The six leadership styles mentioned below are a guide for any leader to understand the pros and cons of each approach, and formulate his/her own style accordingly.

1. Laissez-Faire

This style of leadership involves giving a lot of freedom to team members in terms of how they do their work and set their deadlines. Feedback and advice is given only when needed. This style provides for a lot of autonomy and also can lead to high levels of job satisfaction among employees. On the flip side, if the team is not able to manage their time well or is not self motivated to get the work done, the overall production will be greatly affected. It works best if the team members are highly trained, well skilled and individually responsible in their approach to work.

2. Autocratic

Autocratic leaders are the ones who make decisions without consulting their teams. This style of leadership gives complete power to the leader to decide and impose decisions on the rest of the team.
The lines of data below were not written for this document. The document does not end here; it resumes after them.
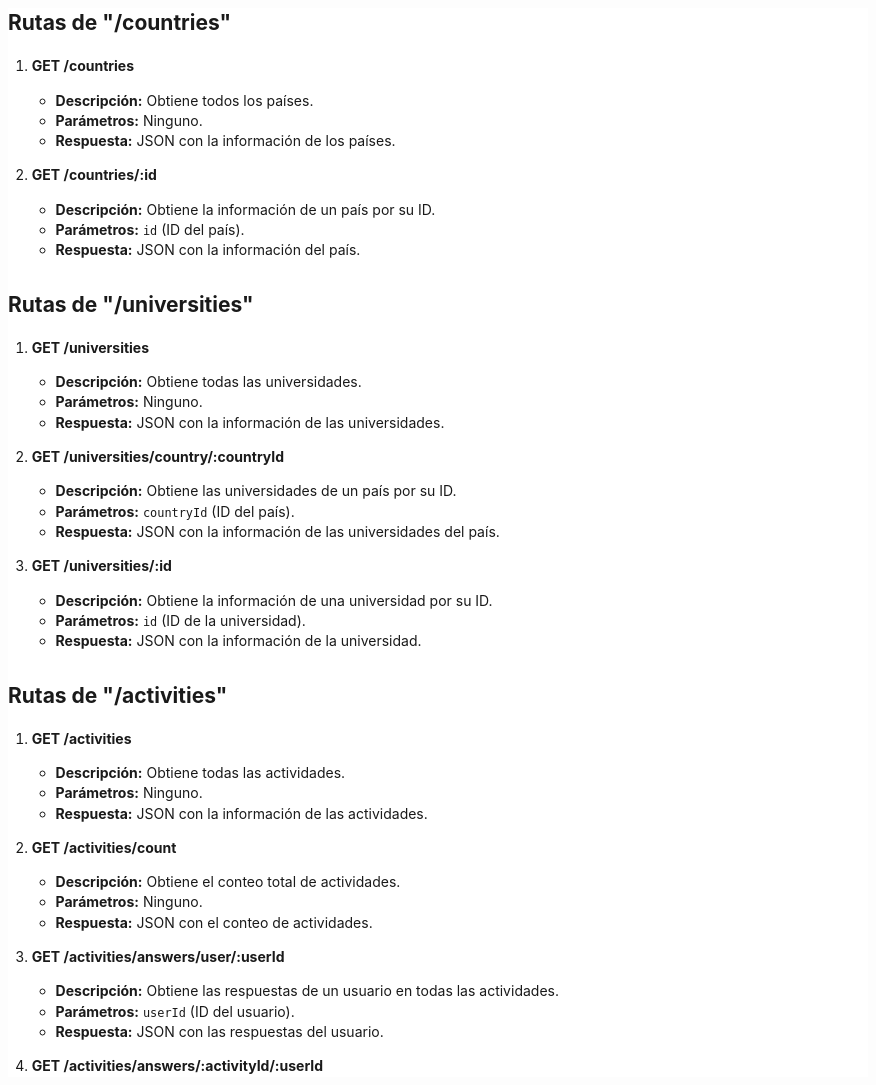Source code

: ## Rutas de "/countries"

1. **GET /countries**

   - **Descripción:** Obtiene todos los países.
   - **Parámetros:** Ninguno.
   - **Respuesta:** JSON con la información de los países.

2. **GET /countries/:id**

   - **Descripción:** Obtiene la información de un país por su ID.
   - **Parámetros:** `id` (ID del país).
   - **Respuesta:** JSON con la información del país.

## Rutas de "/universities"

1. **GET /universities**

   - **Descripción:** Obtiene todas las universidades.
   - **Parámetros:** Ninguno.
   - **Respuesta:** JSON con la información de las universidades.

2. **GET /universities/country/:countryId**

   - **Descripción:** Obtiene las universidades de un país por su ID.
   - **Parámetros:** `countryId` (ID del país).
   - **Respuesta:** JSON con la información de las universidades del país.

3. **GET /universities/:id**

   - **Descripción:** Obtiene la información de una universidad por su ID.
   - **Parámetros:** `id` (ID de la universidad).
   - **Respuesta:** JSON con la información de la universidad.


## Rutas de "/activities"

1. **GET /activities**

   - **Descripción:** Obtiene todas las actividades.
   - **Parámetros:** Ninguno.
   - **Respuesta:** JSON con la información de las actividades.

2. **GET /activities/count**

   - **Descripción:** Obtiene el conteo total de actividades.
   - **Parámetros:** Ninguno.
   - **Respuesta:** JSON con el conteo de actividades.

3. **GET /activities/answers/user/:userId**

   - **Descripción:** Obtiene las respuestas de un usuario en todas las actividades.
   - **Parámetros:** `userId` (ID del usuario).
   - **Respuesta:** JSON con las respuestas del usuario.

4. **GET /activities/answers/:activityId/:userId**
This unidirectional approach can have a demoralizing effect on the team members. It however works well when decisions need to be made quickly and the team input is not a necessary factor for a successful outcome.

3. Transactional

This style leadership relies on setting tasks by the the management and the team together. The management rewards those who complete the tasks and ‘punishes’ those who fall short. This style provides a lot clarity to team members about what is expected of them and works well for an incentive-driven environment. The downside is that it can seem amoral at times and may not go well where knowledge-based or creative work is required.

4. Democratic

Also known as Participative style of leadership, a leader following this style values inputs from the team members and involves them in the decision making process. Though the final decision is made by the leader, the process of inclusive decision making results in team members feeling that their opinions matter. This style encourages creativity, and people are often highly engaged in projects and decisions. However, this leadership style does not work when quick decisions need to made, usually during times of crisis.

5. Pacesetting

The Pacesetting style sets a high standard of performance, both for the leader and the team. Here, the leader leads by example, is a stickler for doing things faster and better, and expects the same from the team members. It works great when the team is already motivated and skilled. It is better to use this style only when required as it can overwhelm team members and reduce the morale of those who can’t keep up with the pace.

6. Transformational

It is considered to be one of the best leadership styles. A transformational leader has a shared vision of the future and uses effective communication as a tool to reach out to his team. This leader inspires his team and expects the best from everyone while showing accountability. Some of the qualities of such a leader include being self aware, empathetic and humble. The result is high productivity and engagement.